A traditional Thanksgiving meal can quickly add up to a day’s worth of calories, but there are some simple ways to adjust recipes to reduce calories, saturated fat, and sodium.

Similarly, by making small changes to your recipes, you can also increase the nutritional value by increasing essential nutrients, such as vitamins A and C, and fiber.

When preparing Thanksgiving meals this year, consider these recipe tips:

• Of all the traditional Thanksgiving dishes, gravy typically contains the greatest amount of total and saturated fat. When making gravy, remove the visible fat from meat and poultry juices.

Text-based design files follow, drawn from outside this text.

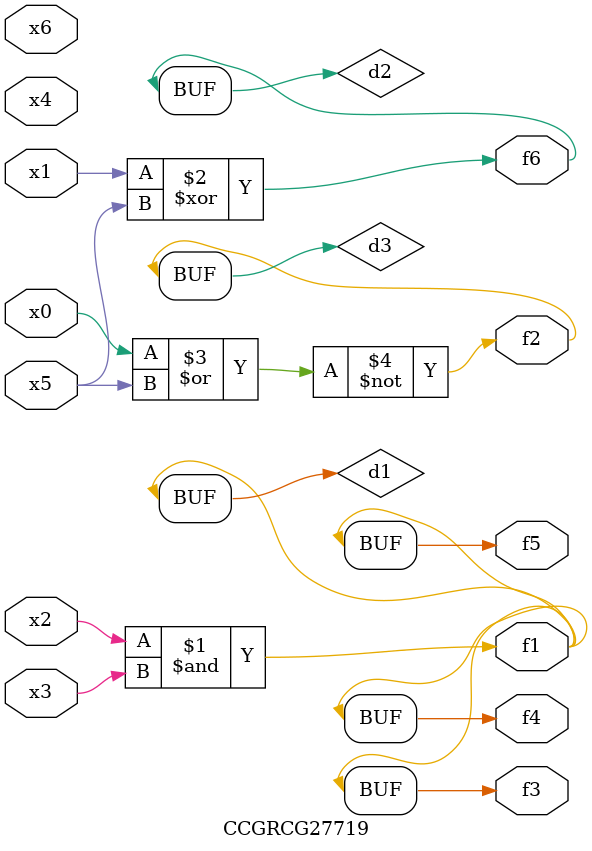
<source format=v>
module CCGRCG27719(
	input x0, x1, x2, x3, x4, x5, x6,
	output f1, f2, f3, f4, f5, f6
);

	wire d1, d2, d3;

	and (d1, x2, x3);
	xor (d2, x1, x5);
	nor (d3, x0, x5);
	assign f1 = d1;
	assign f2 = d3;
	assign f3 = d1;
	assign f4 = d1;
	assign f5 = d1;
	assign f6 = d2;
endmodule

</source>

To make it easier, place the pan drippings in the refrigerator, which will allow the fat to harden for easier removal.

• If your recipe requires several whole eggs, use two egg whites for every 1 egg, or use egg substitutes in place of whole eggs.

• Use low-fat milk, such as 1%, skim or evaporated skim milk, instead of whole milk.

• Use low-sodium, fat-free chicken broth instead of milk or cream in mashed potatoes to add flavor and save on calories and fat.

• Top dishes with nuts to incorporate protein, essential nutrients and an added crunch. Apples, cranberries, and pears can also make a wonderful toppings that provide essential vitamins and minerals for little calories.

• Use whole-grain bread for stuffing, and substitute crescent and other white-bread rolls with whole-grain rolls tableside.

• Instead of loading up on white and dark meat with skin, serve about 3 ounces of meat (the size of a deck of cards).

• Don’t forget about all the wonderful fall vegetables that are available, such as sweet potatoes, winter squash, carrots and green beans. Filling the plate up with these vegetables can save on calories.

• In place of traditional desserts, try peach or apple cobbler and top with low-fat ice cream or yogurt.